Po południu przyszedł czas na drugą sesję treningową. Nadal nieobecny Marquinhos, osobno trenują Benatia i Osvaldo, ćwicząc pod okiem Chinniciego i Ferrariego. Reszta grupy tymczasem skupia się na pracy atletycznej i podaniach piłki. Na koniec treningu Osvaldo rozładowuje napięcie, z własnej woli wychodząc do siatek ograniczających boisko, żeby rozdać kilka autografów. Kibicom proszącym go, żeby został w Romie, odpowiada: „Porozmawiajcie z Sabatinim”.
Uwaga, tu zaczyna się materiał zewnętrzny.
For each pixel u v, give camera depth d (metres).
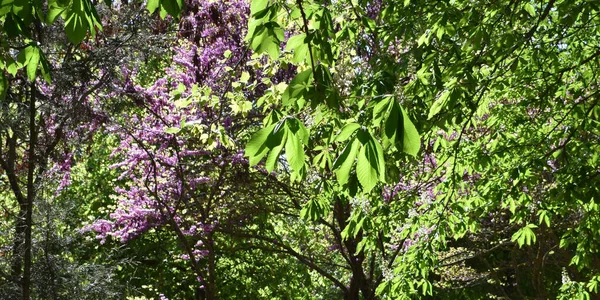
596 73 8.30
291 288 21.98
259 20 3.55
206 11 11.30
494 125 9.48
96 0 10.83
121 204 14.33
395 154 5.75
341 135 2.35
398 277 7.99
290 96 3.05
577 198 6.95
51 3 3.21
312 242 18.97
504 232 15.72
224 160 13.66
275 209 16.27
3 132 10.94
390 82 5.34
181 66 14.06
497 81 6.71
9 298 10.00
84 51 11.52
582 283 8.72
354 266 17.11
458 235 8.43
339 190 7.45
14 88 10.71
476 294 20.17
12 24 3.62
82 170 17.88
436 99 5.73
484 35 5.77
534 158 7.77
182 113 12.88
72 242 11.63
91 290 11.02
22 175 12.45
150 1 3.30
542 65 8.01
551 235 14.86
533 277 15.51
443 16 6.16
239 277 21.23
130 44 11.30
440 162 8.45
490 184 8.13
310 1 4.09
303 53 3.49
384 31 7.23
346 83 4.93
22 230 10.75
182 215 14.52
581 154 7.65
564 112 8.95
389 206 8.48
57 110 10.96
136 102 12.41
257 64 6.61
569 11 6.02
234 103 6.55
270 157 2.36
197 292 21.25
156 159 13.63
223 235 17.55
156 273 20.16
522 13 6.46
„Po prawie tygodniu pracy mogę powiedzieć, że jesteśmy wszyscy zadowoleni. Zaczęliśmy pracować po 40 dniach wakacji i goryczy, którą dzieliliśmy z naszymi kibicami” – deklaruje Bogdan Lobont, który właśnie odnowił konkrakt z Romą. – „Jestem już prawdziwym rzymianinem. To mój piąty rok w Romie i chcę tu zostać długo. Musimy teraz patrzeć przed siebie, trzymać się razem – kibice i piłkarze. Nie chcę mówić więcej. Teraz potrzebne są czyny. Garcia? W kontekście moich doświadczeń, do pierwszego dnia mnie trochę wzruszył. Przypomniał mi czasy Ajaxu. Treningi są mniej więcej podobne. On sam jest na pewno sobą, która od samego początku wzbudza szacunek”. Zapytany o to, jak opisałby rodzącą się właśnie drużynę, Lobont mówi krótko: „To Roma głodna sukcesu!”